» Text passage

────────────────────────────────────────

How to Identify Snakes by Their Markings


Snakes can be identified in many ways: geographical location, habitat, size, shape, texture, behavior or even scale type. Their markings, however, are key to identifying the particular species to which they belong. Snakes come in a variety of colors with diverse patterns rivaling tropical fish and birds in their brilliance and symphony of interlocking shapes. Snakes can run the gamut from having a single uniform color such as the green tree pit viper or northern black racer, to the intracacies of the oriental carpet-like Kirtlands snake or Gaboon viper. Common pattern types include stripes, bands, spots, blotches or geometric shapes.

Things You'll Need

  • Field guide
  • Consult a field guide to identify snakes by their markings. Look for a field guide in your local bookstore, library or nature center.

  • Go online to a regional (statewide) website that organizes snake species by color and patterns to familiarize yourself with identifying markings.

  • Identify snakes with uniform (solid) colors commonly black, brown, tan, orange, yellow, gray, blue or green. These snakes are easiest to identify because they have no markings.

  • Identify snakes that have spots (small rounded marks usually without a border), blotches (large squarish or irregular-shaped markings, frequently with dark borders) or speckles (small flecks of color).

  • Identify snakes by their cross bands (running across the back and down the sides) or stripes (lines running lengthwise).

  • Identify snakes by their diamond patterns often with dark borders or dark and light borders.

Tips & Warnings

  • Many times the patterns on the dorsal side (back) or belly are different. Familiarize yourself with the markings on both sides of the snake's body.
  • On some species, the color may be darker on the head and neck and become lighter on the back.
  • The smaller field guides that fit into a backpack or glove compartment can be taken with you on snake-identification expeditions.
  • Many snakes, including the seemingly harmless garter snake, will attempt to bite or strike if disturbed. Observe at a safe distance when identifying markings.

────────────────────────────────────────

» Dataset
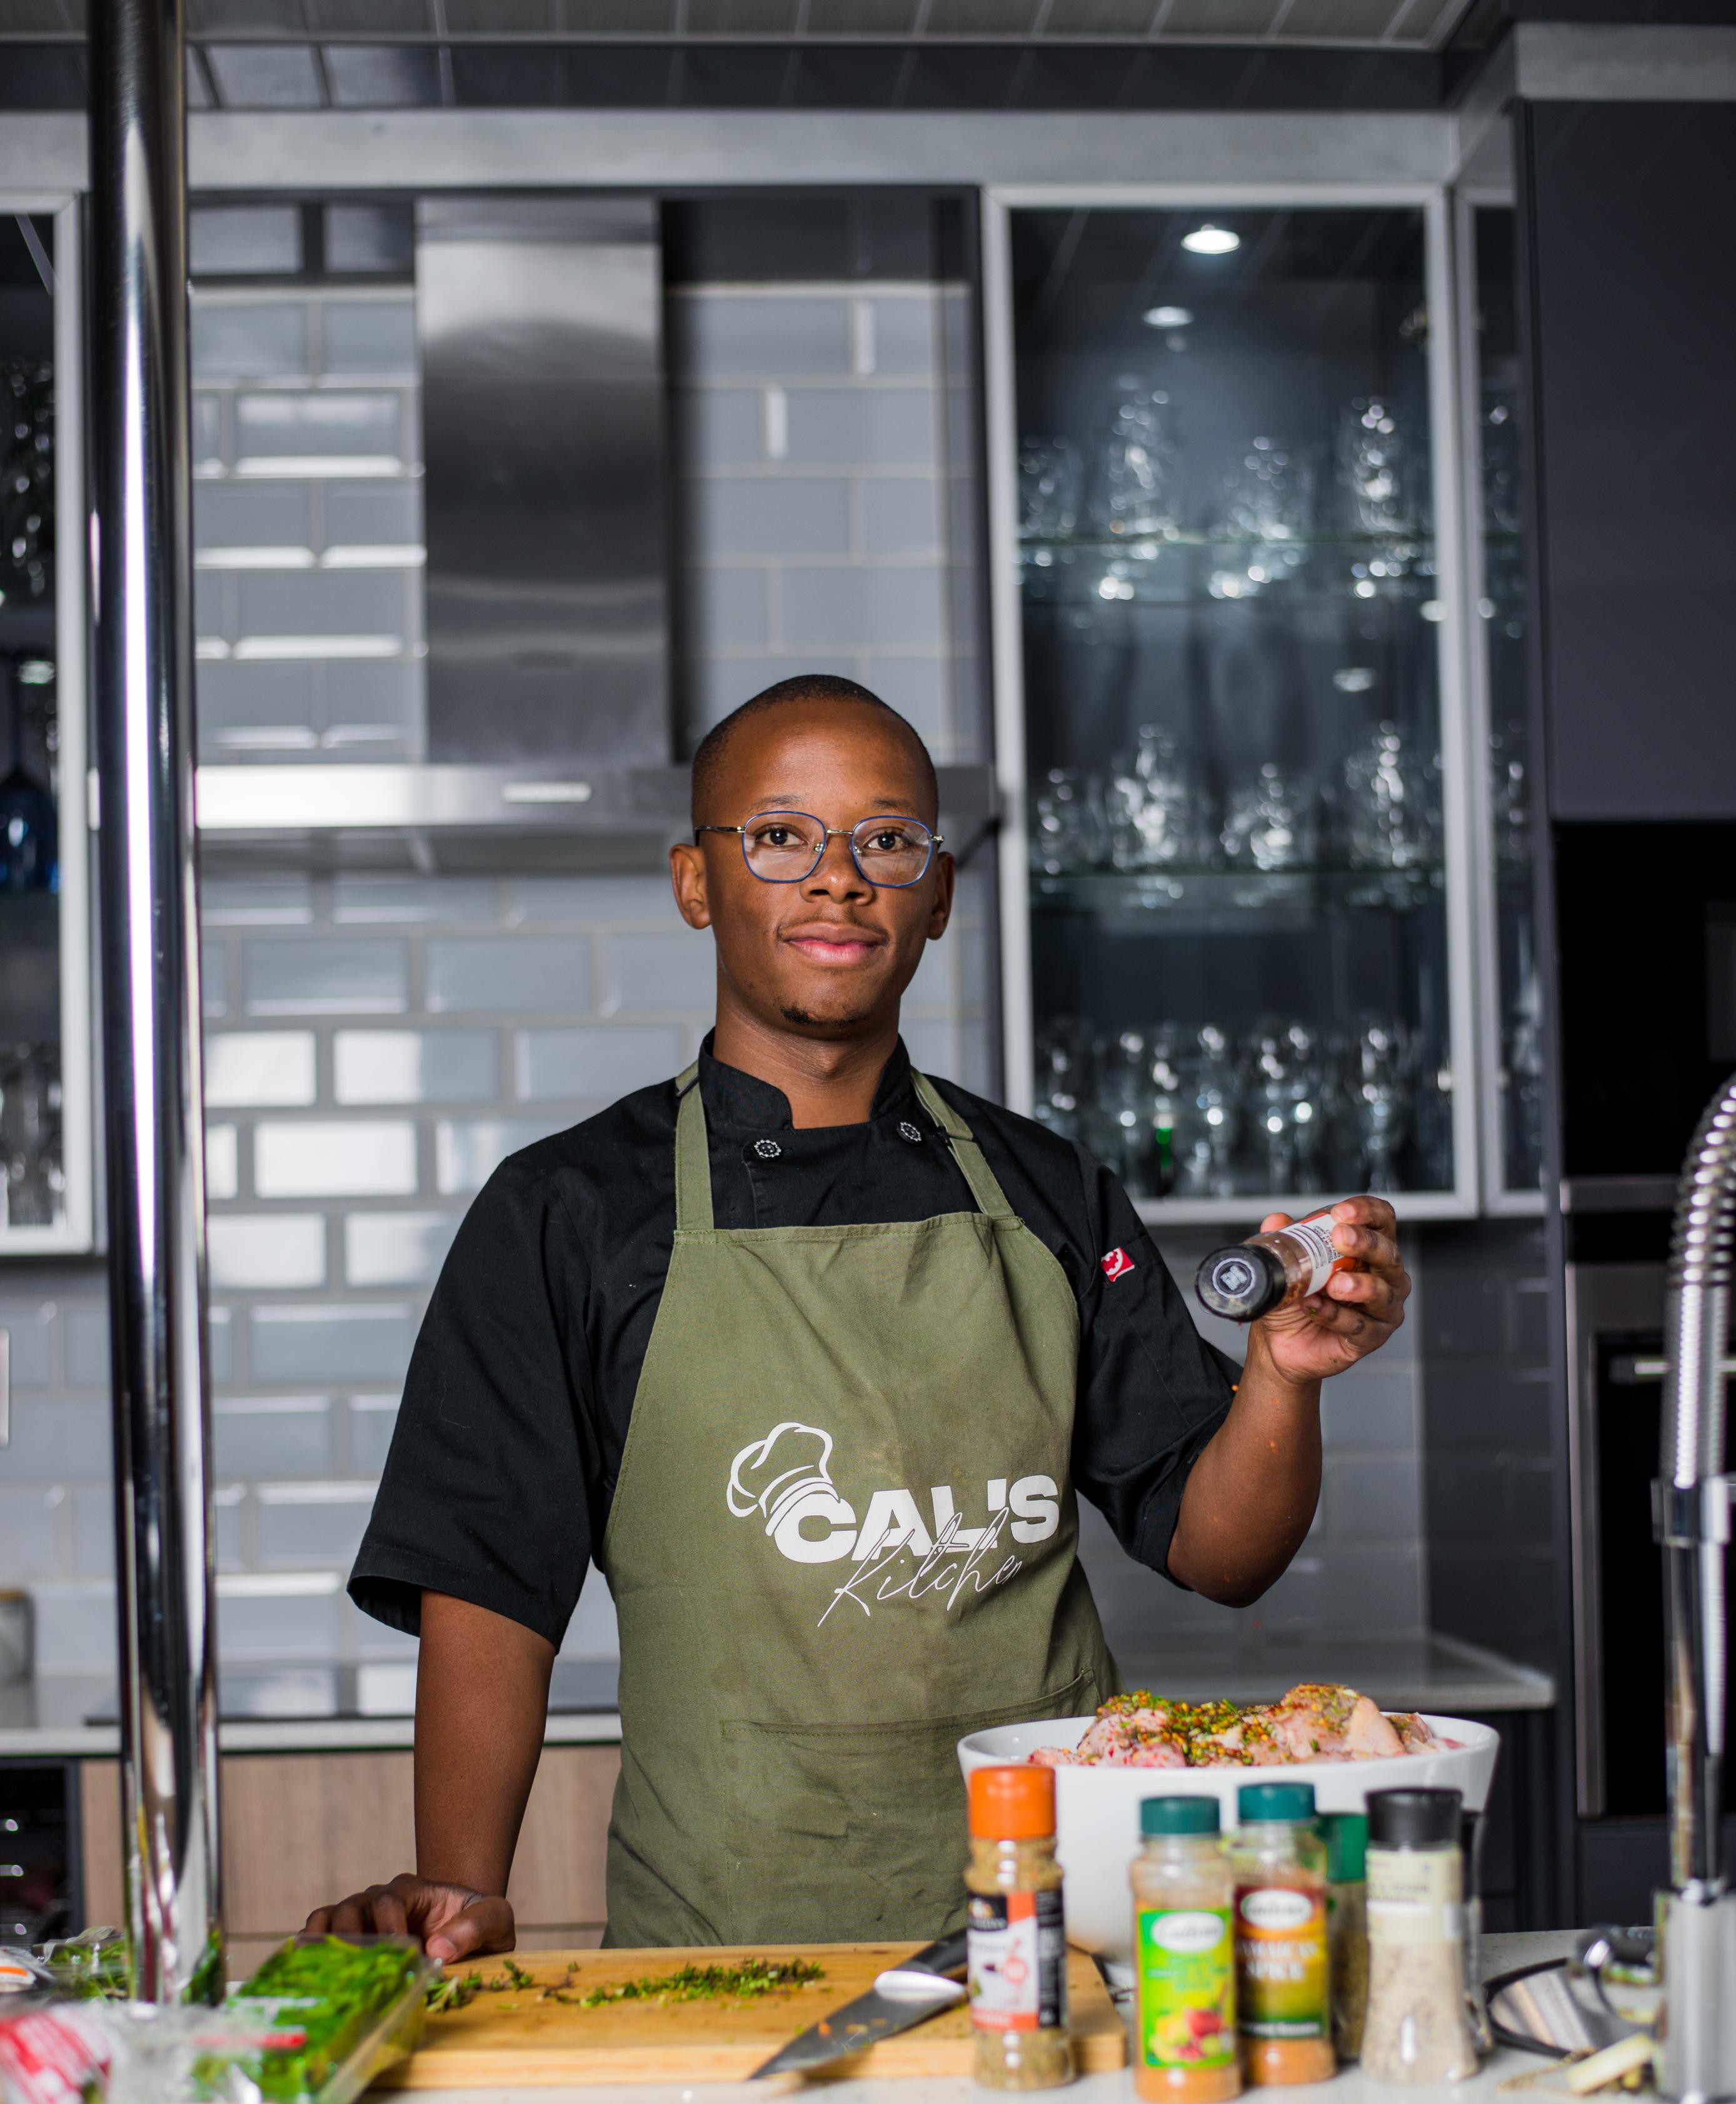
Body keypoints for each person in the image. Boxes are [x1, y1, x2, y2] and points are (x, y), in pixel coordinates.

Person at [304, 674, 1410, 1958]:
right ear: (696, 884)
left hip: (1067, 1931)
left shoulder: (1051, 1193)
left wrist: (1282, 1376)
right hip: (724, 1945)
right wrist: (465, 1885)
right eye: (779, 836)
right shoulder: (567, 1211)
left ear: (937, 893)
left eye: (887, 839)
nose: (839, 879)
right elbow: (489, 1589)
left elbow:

────────────────────────────────────────

» What needs to be done
Transcribe the part of the snake-identification guide between "Tips & Warnings" and "on the back.", inclusive.

» The answer
Tips & Warnings

  • Many times the patterns on the dorsal side (back) or belly are different. Familiarize yourself with the markings on both sides of the snake's body.
  • On some species, the color may be darker on the head and neck and become lighter on the back.